Mejor dar la palabra a la coordinadora de este Centro para que relate la experiencia:

“Ante el llamado del santo Padre de buscar, realizar espacios de encuentro con nuestros hermanos más necesitados, los pobres de nuestra comunidad al celebrarse la primera jornada mundial de los pobres. Los niños, jóvenes y catequistas del centro catequesis Emaús organizaron y llevaron a cabo una visita a estos hermanos nuestros para la cual se hizo un pequeño programa que permita guiar y orientar el trabajo a ejecutar.

“Previo a la visita se realizó la sensibilización y la explicación a los niños y jóvenes sobre la finalidad y el objetivo de nuestra actividad los lugares designados para la catequesis fueron los más aislados, los que se encuentran en la periferia de la ciudad tales como son: el pueblo joven Epifanio, Villa Universitaria, Vargas Guerra, Nuevo Requena. Los grupos encargados estuvieron constituidos por niños desde 4 años hasta los jóvenes de 17 años con sus respectivos catequistas.

“En esta visita fueron los niños y jóvenes los protagonistas aquellos apóstoles enviados a anunciar la Buena Nueva del Señor había llegado el gran momento de compartir todo lo que a lo largo del año han venido conociendo y descubriendo del Señor aquella fe que les permite asistir domingo tras domingo a la catequesis.

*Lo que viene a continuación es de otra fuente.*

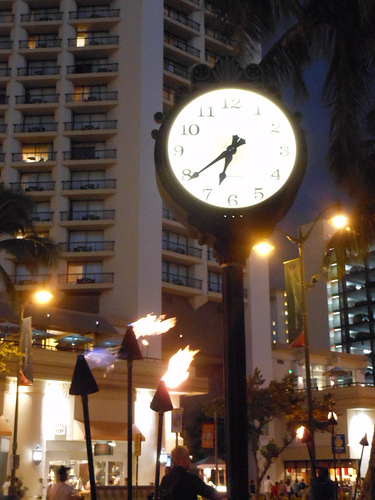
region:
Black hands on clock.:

“Partimos a las 8 a.m. de la catequesis, luego de la oración y de escuchar valiosas recomendaciones de nuestro obispo, el Hno Juan, cada grupo al lugar enviado. Se podía observar la emoción de todos al partir.

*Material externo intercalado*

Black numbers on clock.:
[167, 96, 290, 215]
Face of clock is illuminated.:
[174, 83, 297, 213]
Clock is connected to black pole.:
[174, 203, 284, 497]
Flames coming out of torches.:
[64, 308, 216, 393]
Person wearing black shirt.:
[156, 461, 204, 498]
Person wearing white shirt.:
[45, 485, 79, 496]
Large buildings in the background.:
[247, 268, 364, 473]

“Al llegar nos dividimos en dos grupos y los niños empezaron con lo programado. Se tocó la puerta de la primera casa de la última del lugar en la que solo se encontraban niños los mayorcitos cuidando a sus pequeños hermanos esperando a los padres del trabajo o del mercado allí el grupo explicó el motivo de la visita, nos permitieron el ingreso y en primer lugar se hizo una oración, luego la lectura y reflexión de la cita bíblica donde los discípulos piden a Jesús que les enseñe a orar después las peticiones por las familias del lugar, por los niños, jóvenes y enfermos, también un pequeño canto y finalmente se compartía lo poco que los niños habían podido llevar galletas, caramelos, gaseosas y otros dulces. De esta manera se iba realizando la catequesis a los hermanos más necesitados casa por casa fue muy grata las respuestas que obtuvimos familias agradecidas por la visita con el deseo y sugerencia que sigan visitando y orando por todos porque todos somos hermanos. Cada familia visitada era una experiencia única que nos toca el corazón realidad que nos permitía reconocer lo afortunados que somos y el urgente llamado de ayudar a quienes lo necesitan.

“Al culminar con la actividad nos reunimos los dos grupos del lugar designado y compartimos las experiencias que nos suscitaban estas visitas, donde niños y jóvenes reconocieron y se compadecieron de las condiciones tan humildes y llenos de carencias en que viven aquellas personas y la invitación que nos hacia el Señor de ser misericordiosos con nuestro prójimo, de abrir nuestro corazón a la generosidad a la nobleza y de valorar las cosas que sus padres les podían ofrecer, de dejar de lado la vanidad el egoísmo, porque hay personas que realmente lo pasan muy mal y que lo mucho que despreciemos a ellos les encantaría tener.

Realmente fue una experiencia maravillosa por la gran aportación a nuestra vida y por la pequeña semillita de la Buena Nueva que permitió sembrar a los niños y jóvenes además nos permitió integrarnos más como Iglesia y sobre todo ser aquella Iglesia en salida con nos dice el Papa”.